Eramuslim.com – Keluarnya Cina pada Oktober 1949 dari wilayah kendali AS, mungkin merupakan pukulan terberat Cina dalam melawan hegemoni global AS pasca-Perang Dunia II. Namun, AS pun sedari awal sudah memperkirakan Cina akan berhasil memperjuangkan kemerdekaannya.
Pada bulan September 1948, diplomat senior AS George Kennan mencatat adanya kemungkinan hambatan-hambatan bagi AS dalam “mempengaruhi jalannya peristiwa di Cina”. Terbukti, lebih dari tujuh dekade sejak itu, skala pengaruh AS dalam urusan dalam negeri Cina sangat terbatas. Namun, Washington mampu menerapkan serangkaian kebijakan dengan melakukan upaya destabilisasi dan memecah belah Cina.

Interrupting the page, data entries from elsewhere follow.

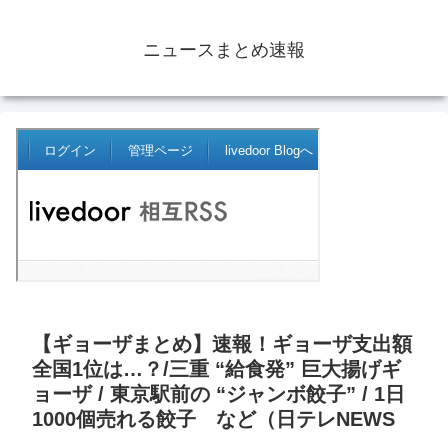
ニュースまとめ速報
【ギョーザまとめ】速報！ギョーザ支出額
全国1位は…？/三重 “給食発” 巨大揚げギ
ョーザ / 東京駅前の “ジャンボ餃子” / 1日
1000個売れる餃子 など（日テレNEWS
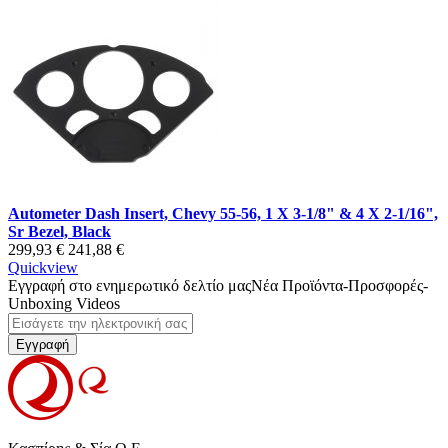
Autometer Dash Insert, Chevy 55-56, 1 X 3-1/8" & 4 X 2-1/16",
Sr Bezel, Black
299,93 €
241,88 €
Quickview
Εγγραφή στο ενημερωτικό δελτίο μας
Νέα Προϊόντα-Προσφορές-
Unboxing Videos
Εγγραφή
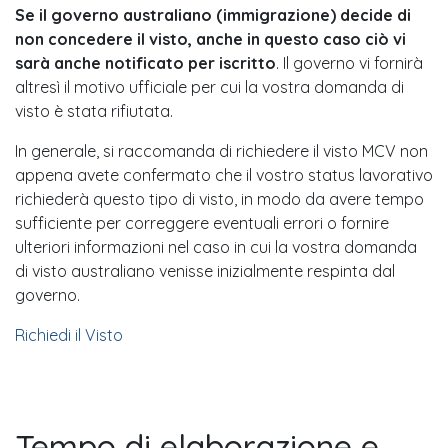
Se il governo australiano (immigrazione) decide di
non concedere il visto, anche in questo caso ciò vi
sarà anche notificato per iscritto
. Il governo vi fornirà
altresì il motivo ufficiale per cui la vostra domanda di
visto è stata rifiutata.
In generale, si raccomanda di richiedere il visto MCV non
appena avete confermato che il vostro status lavorativo
richiederà questo tipo di visto, in modo da avere tempo
sufficiente per correggere eventuali errori o fornire
ulteriori informazioni nel caso in cui la vostra domanda
di visto australiano venisse inizialmente respinta dal
governo.
Richiedi il Visto
Tempo di elaborazione e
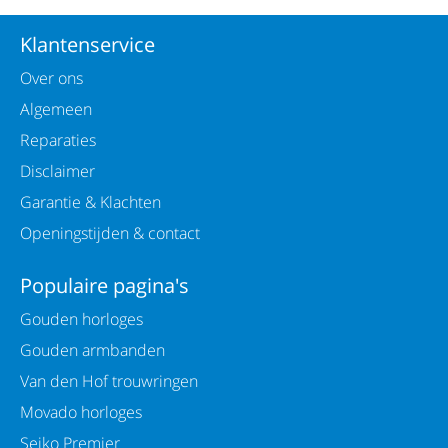
Klantenservice
Over ons
Algemeen
Reparaties
Disclaimer
Garantie & Klachten
Openingstijden & contact
Populaire pagina's
Gouden horloges
Gouden armbanden
Van den Hof trouwringen
Movado horloges
Seiko Premier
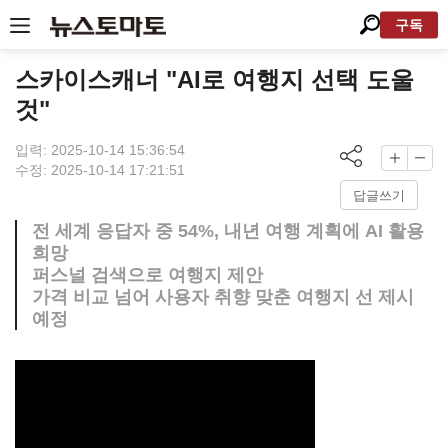
구독
스카이스캐너 "AI로 여행지 선택 도울
것"
입력: 2025-10-14 15:36:54
수정: 2025-10-14 17:21:51
답글쓰기
전 세계 응답자 중 54%, 내년 여행 계획에 AI 활용
희망
퍼스널 검색으로 여행지 제안
가격 비교 넘어 사용자 취향 맞춘 여행지 선 제시
예정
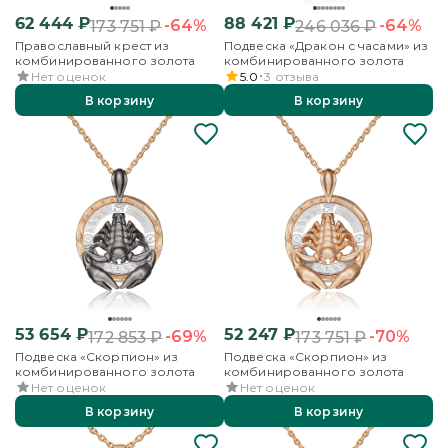
62 444
₽
88 421
₽
-64%
-64%
173 751
₽
246 036
₽
Православный крест из
Подвеска «Дракон с часами» из
комбинированного золота
комбинированного золота
Нет оценок
5.0
3
отзыва
В корзину
В корзину
53 654
₽
52 247
₽
-69%
-70%
172 853
₽
173 751
₽
Подвеска «Скорпион» из
Подвеска «Скорпион» из
комбинированного золота
комбинированного золота
Нет оценок
Нет оценок
В корзину
В корзину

Strategi Pentagon terhadap Cina agaknya mencerminkan strategi yang juga pernah mereka peragakan terhadap Uni Soviet (Rusia). Dalam hal ini, AS berhasil memanfaatkan kelompok-kelompok proksi, ekstremis dan etnis minoritas, bersama dengan negara-negara klien.
Sebut saja misalanya Turkistan Islamic Party/Partai Islam Turkistan (TIC), sebuah organisasi teroris, yang didirikan oleh para jihadis Uighur pada tahun 1988, persis ketika pemberontakan separatis pecah di provinsi Xinjiang, Cina barat laut. Partai Islam Turkistan, yang sebelumnya dikenal sebagai Gerakan Islam Turkistan Timur, menerima dukungan CIA dari awal keberadaannya.